Postr already runs in Indonesia, Germany and Portugal, as well as Australia and New Zealand, and will soon be launching in Singapore, Chile, South Africa, Algeria and Jordan.
It will also be launching apps in developed markets, including the US and Canada.
It currently has more than two million installs, and nearly the same number of registered users. It served close to 500 million ads in a year and will have served over a billion by the end of 2018. It has already given more than 500 terabytes of mobile connectivity to consumers this year.
"It's become quite a sizeable operation."
The team are feeling "excited" about the growth.
"It's like it's finally working, you know? That's the feeling. We've been working very hard."
They are now at a stage where they must figure out how to scale the operation to an even larger size, Reinartz said.
They are working on new products which Reinartz could not say much about, but he said they would be similar to the current app though might not necessarily involve lock screens.
"Early talks with one New Zealand carrier about big data monetisation have been particularly exciting," he said.
"The New Zealand market was a great test run for our global expansion - it's the perfect spot to see how a developed market reacts to a product and this has allowed us to scale across the world.
"We would love to repeat this process with new products we will be launching over the coming year."
Reinartz last year said the phenomenon of "sponsored data" was on the rise, with mobile data being the most sought-after source of connectivity.

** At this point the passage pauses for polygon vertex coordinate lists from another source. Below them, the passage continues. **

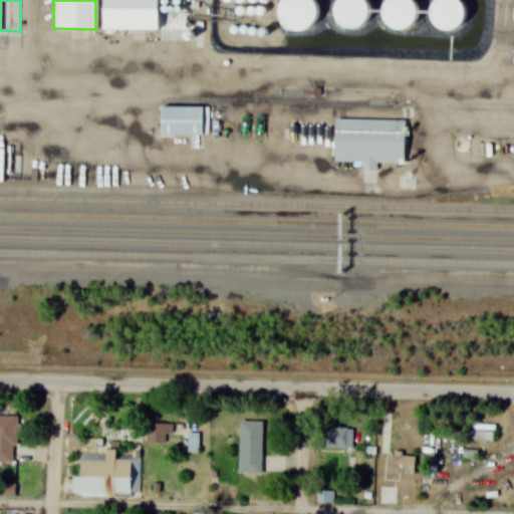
[(102,0),(102,29),(158,29),(158,0),(102,0)]
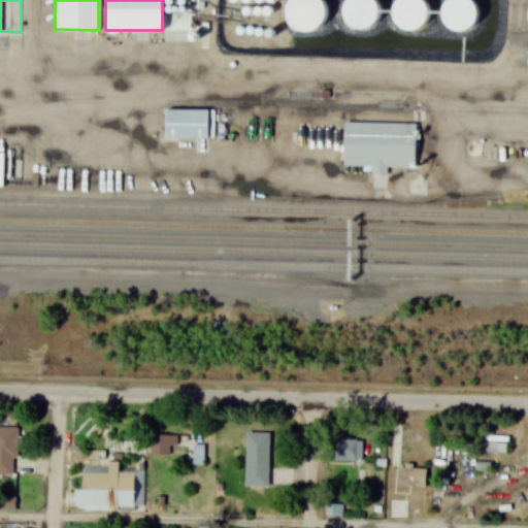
[(288,0),(285,6),(285,17),(291,26),(300,32),(317,30),(325,24),(329,12),(327,1),(326,0),(288,0)]
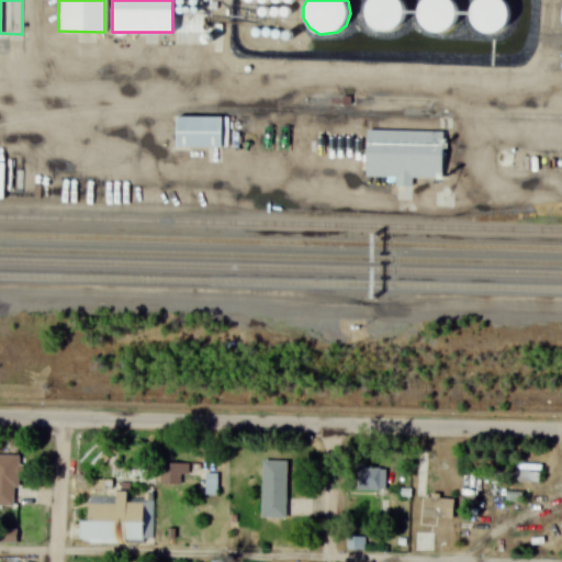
[(364,0),(361,7),(361,18),(368,29),(379,34),(395,33),(404,25),(408,13),(406,1),(405,0),(364,0)]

People were increasingly unwilling to pay for minutes or SMS, instead using services like WhatsApp and Facebook Messenger to make calls and send texts. Postr gave mobile operators another revenue-raising tool.
People who download Postr's white-label apps get personalised advertising appearing on the lock screen of their cellphone or tablet, where they can either click to engage with it or unlock and use their device as they normally would.
They earn benefits from their telecommunications provider, ranging from 200MBs to 1GB of monthly mobile data, call time or other credits, depending on market conditions and telco offerings.